School systems, eager to jump aboard the computer bandwagon, bought a few machines, which then sat for lack of teacher training, hand-holding support or software.
Thus, in the 1990s, about 20 years after computer companies, educators and the media predicted that computers would have a major impact on how schools and teachers would conduct their business, the revolution appears to have arrived.
“Computers have radically changed the way we do things in schools,” said Highland Park District 108 technological services coordinator Karen Winsor. “Students use computers as soon as they enter school.”
The machines also signal a change in standard school equipment. Educators say the day is fast approaching when such school staples as spiral class notebooks and ballpoint pens may join their chalk slate and inkwell cousins on school museum shelves. Typewriters have already been shelved in several schools.
“We’ve gotten rid of all our typewriters.

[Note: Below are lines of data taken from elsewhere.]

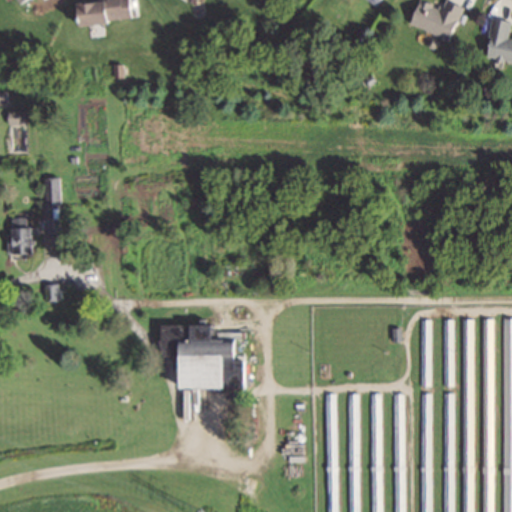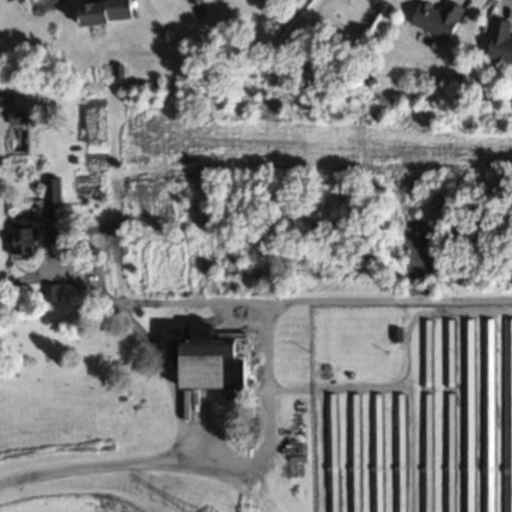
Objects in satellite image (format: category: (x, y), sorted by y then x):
building: (25, 0)
building: (377, 1)
building: (104, 10)
building: (433, 17)
building: (497, 40)
building: (4, 95)
building: (17, 115)
building: (25, 238)
building: (418, 286)
building: (424, 351)
building: (447, 351)
building: (198, 357)
road: (174, 395)
building: (466, 414)
building: (486, 414)
building: (329, 451)
building: (352, 451)
building: (398, 451)
building: (424, 451)
building: (375, 452)
building: (447, 452)
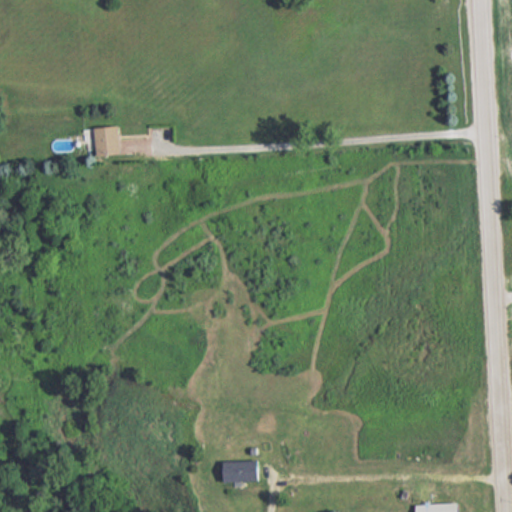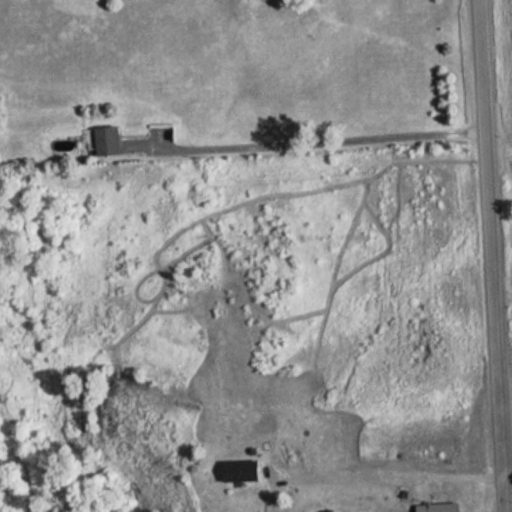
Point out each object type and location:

We use computer-based keyboards,” Luby said. “Our high school business typing teacher now travels to all the 5th grades to teach computer keyboarding skills.”
Stevenson’s technology coordinator predicted that by the year 2000, secondary-school students will take their notes, work their problems and record assignments on powerful laptop computers, similar to the Macintosh Power Book, instead of using spiral notebooks.
“Laptop computer technology has altered the way people do their work. Soon they will become standard in schools. Students will come to school with computer in hand rather then notebook in hand,” Ritchie said.
It’s already happening in the Barrington Unit Schools-but with teachers and administrators, not students.
“I take mine home daily,” said Barrington teacher Ron Metcalf, who turns out worksheets and other classroom materials on his computer for his 5th-grade at Woodland School.
Power Books became standard issue to 5th- and 6th-grade teachers after the district revised its curriculum two years ago to emphasize writing and computer keyboard skills at those grade levels.
“Some day these kids will be carrying Power Books also. They will be taking laptops to high school,” he predicted. “Data and communication are a major part of our life. What we’re doing now is building a cornerstone to what they will be doing in high school, college and in the workplace.”